Никакое знание перспективы, вообще никакое знание не поможет нам провести одну простую, естественную линию, если мы эту линию не видим и не ощущаем. Знание неизбежно заводит в тупик. Ни один из европейских профессоров, специалистов по перспективе, не способен средствами своей науки изобразить изгиб береговой линии или очертить оконце тихой воды, оставшееся на песке. Для этого нужны глаз и рука, и ничего более.
На днях я показал хороший оттиск «Св. Губерта» Альбрехта Дюрера одному современному граверу, который никогда раньше не видел ни этой, ни каких-либо других работ Дюрера. Минуту он созерцал гравюру с презрительным видом, потом отвернулся: «Да, сразу видно, ничего он не понимал в воздушной перспективе». Весь талант, все искания великого художника, его изощренная композиция, живая растительность, невероятная правдивость каждой линии для этого гравера – мертвый звук, потому что ему втолковали одну научную истину, которой Дюрер сознательно пренебрег.
В этой книге я хочу преподать один важнейший урок, который, как мне кажется, превыше всех прочих: я хочу поведать о священном трепете и смирении, которыми естественные науки наполняют человеческие сердца. И все же главное благо – не знание, но восприятие; естественные науки становятся столь же вредоносны, как и все остальные, когда суть их теряется в бесконечной систематизации и каталогизации. И все же главная опасность – это науки о словах и методах, а именно в эти науки и уходила вся энергия людей эпохи Ренессанса. Науки свелись к бесконечному количеству всевозможных грамматик – грамматике языка, грамматике логики, грамматике этики, грамматике искусства; конечным, Божественным предназначением человеческой речи, остроумия, изобретательности были объявлены синтаксис и силлогизм, перспектива и пять ордеров.

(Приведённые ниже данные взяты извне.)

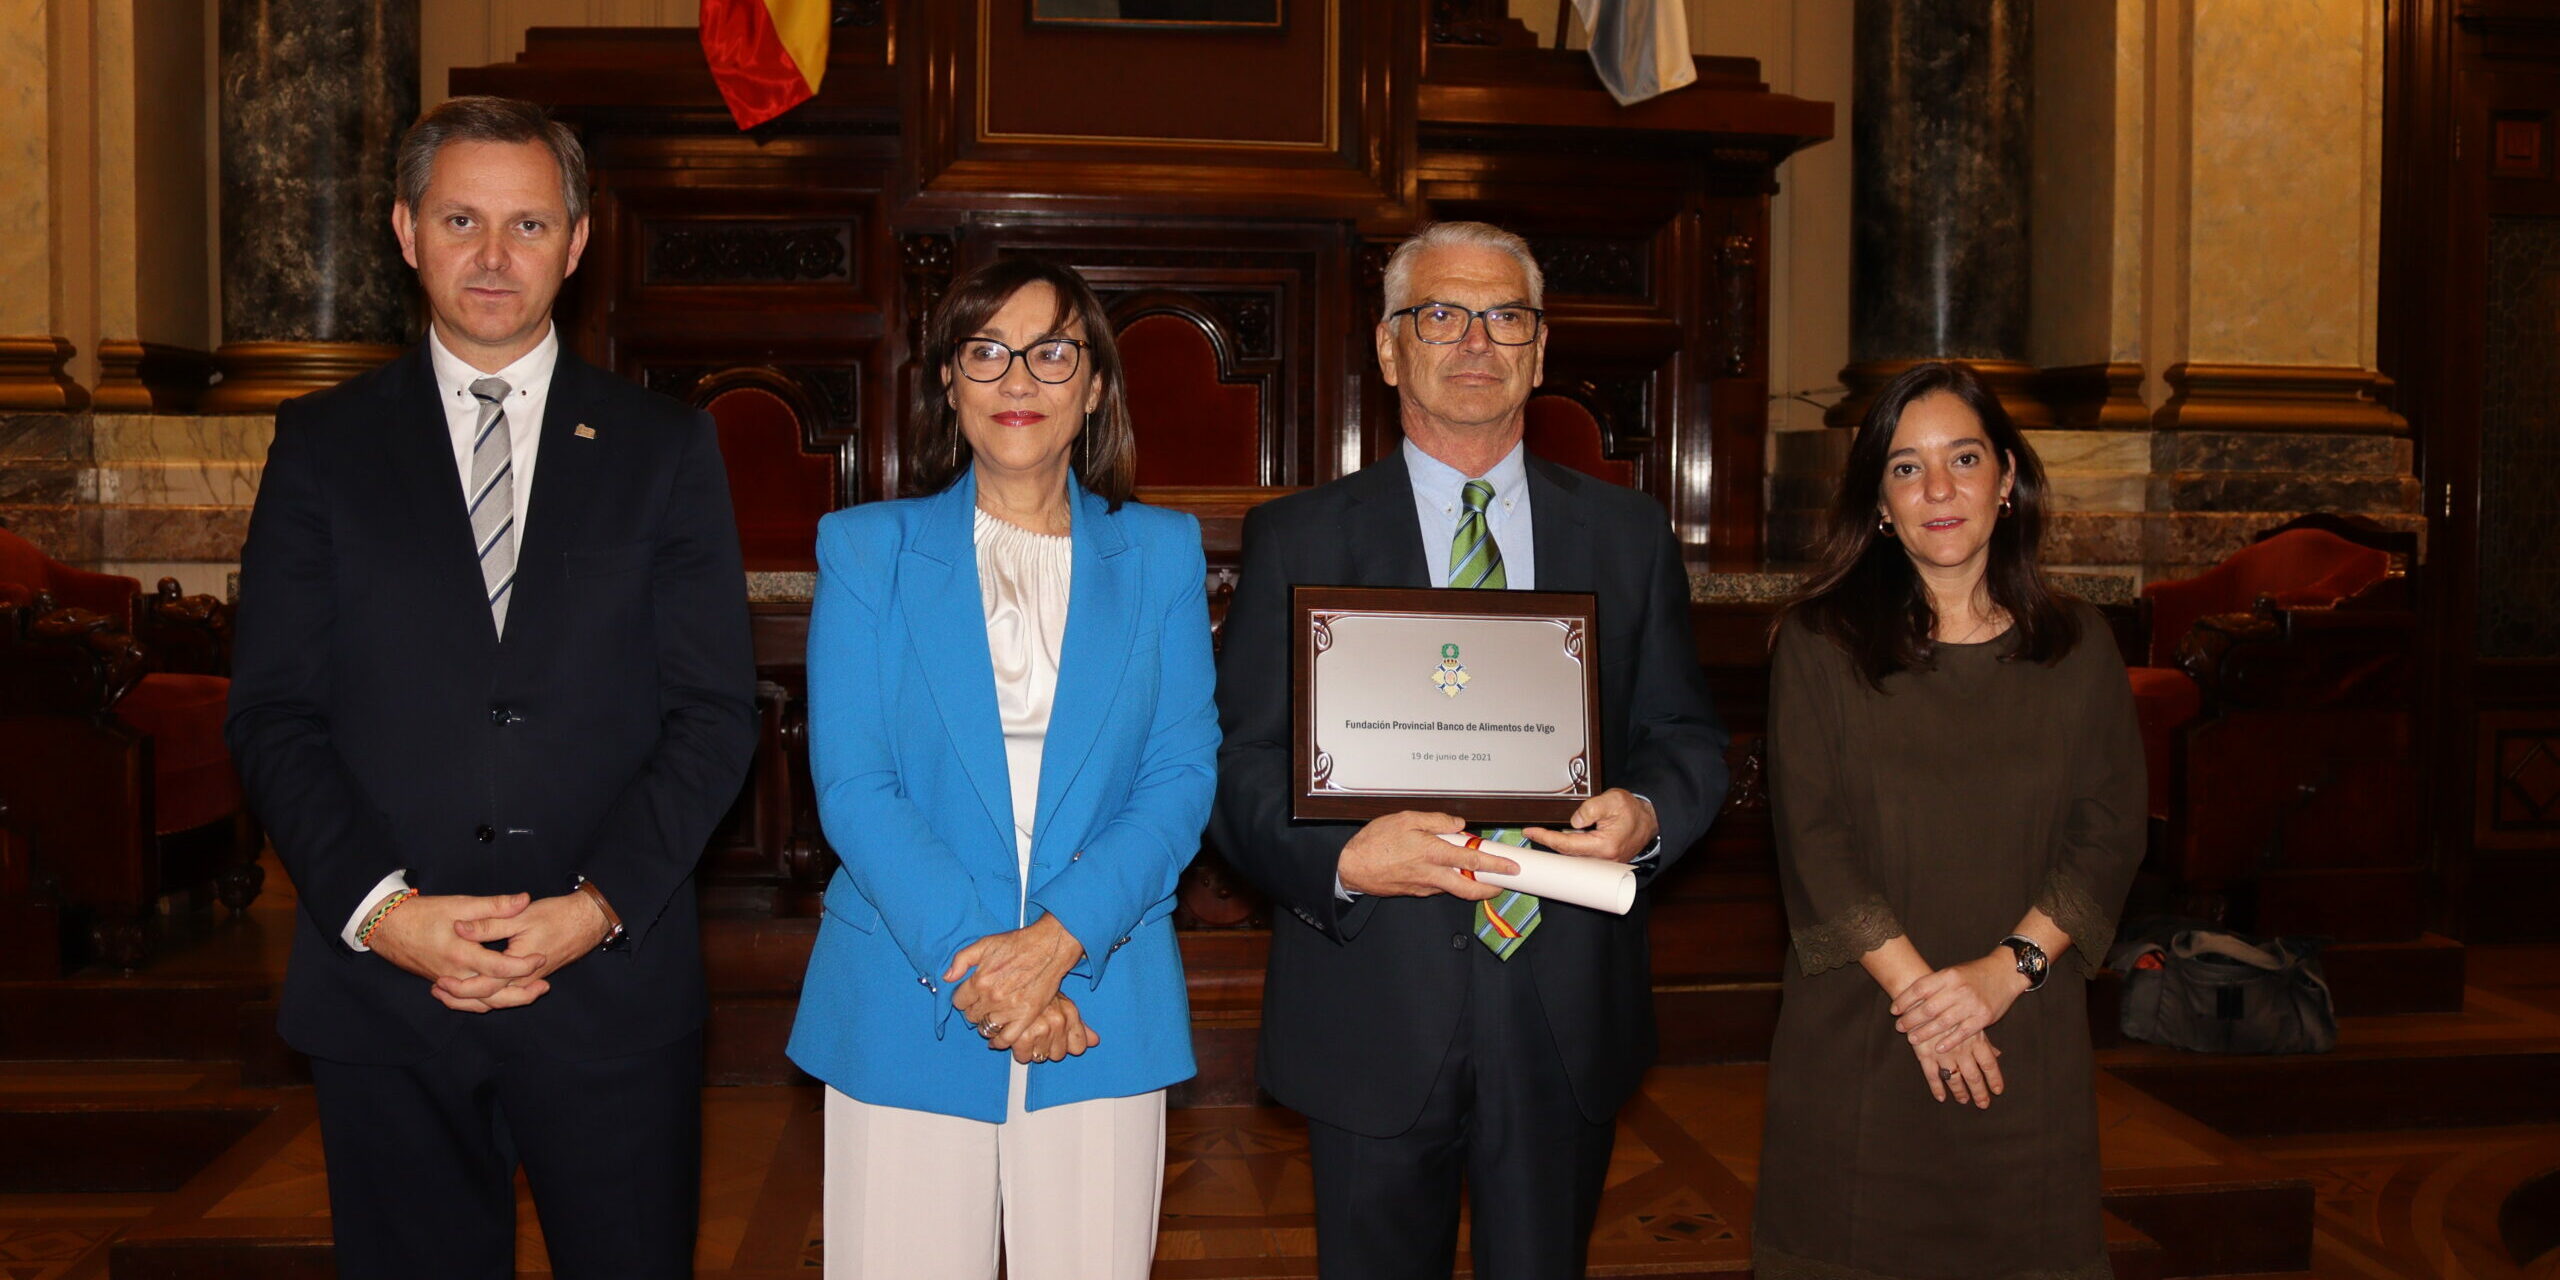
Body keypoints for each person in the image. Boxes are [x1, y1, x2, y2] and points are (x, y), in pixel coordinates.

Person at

Из подобного знания не могло вырасти ничего, кроме гордыни; вот почему я назвал первую умственную характеристику ренессансного стиля научной гордыней. Одного бы этого хватило, чтобы обеспечить стилю быстрый упадок, но бок о бок с ней стояла другая гордыня, которую я назвал гордыней государственной.
ГОСУДАРСТВЕННАЯ ГОРДЫНЯ. Легко понять, что архитектурная школа, взывавшая к низменным инстинктам невежества не менее, чем к возвышенной гордости знанием, стремительно нашла отклик в самых широких кругах; и что не только в Венеции, но и в других странах христианского мира велеречивая помпезность новой архитектуры пришлась по душе привыкшим к роскоши аристократам, которые постепенно сплачивались в замкнутое на себя, чванливое, нездоровое сообщество, за пределами которого все громче, настойчивее, сплоченнее звучали крики обездоленных, ставшие в конце концов громовыми раскатами (обратите внимание, что первая гроза разразилась среди аккуратных аллей и плещущих фонтанов дворца, где ренессансная роскошь достигла высочайшего в Европе уровня, – в Версале); в этих криках жалобы смешивались с гневом и яростью: «Души наши боле не могут сносить равнодушие богатых и презрение гордецов».
В различных видах искусства XV столетия мы можем отыскать многочисленные тому свидетельства, но самые любопытные и убедительные выводы можно сделать, разглядывая надгробия. Ибо в строгом соответствии с возрастанием чванливой гордыни при жизни возрастал и раболепный страх перед смертью; разница в подходах к украшению гробниц в ранние и в более поздние времена отчетливо свидетельствует о том, как менялось отношение к смерти. В ранние времена она приходила к людям как друг и утешитель, неся в правой руке умиротворение, а в левой – надежду; в поздние – как уничижитель, погубитель и мститель. Соответственно, ранние надгробия отличаются одновременно простотой и красотой убранства, строгостью и торжественностью стиля; они открыто провозглашают всемогущество смерти и приемлют, искренне и беспечально, даруемый ею покой; каждым символом они утверждают, что одно лишь милосердие Христово ниспосылает нам надежду на воскресение; в них отчетливо читаются нехитрые слова умерших: «Спокойно ложусь я и сплю, ибо Ты, Господи, един даешь мне жить в безопасности»[69]. Надгробия поздних времен – это неприглядное противостояние низменной гордыни и неприкрытого страха: первая понуждает окружить могилу статуями добродетелей, скрыть очертания саркофага за прихотливым скульптурным убранством, украсить его фальшивыми строками витиеватой эпитафии и придать натужное оживление чертам статуи, изображающей усопшего; второй извлекает из глубин – из ниши или из-под полога – сурово нахмуренный череп, или вооруженный косой скелет, или иной, еще более зловидный образ врага, во устрашение которого белизна гробницы превосходит яркостью белизну праха.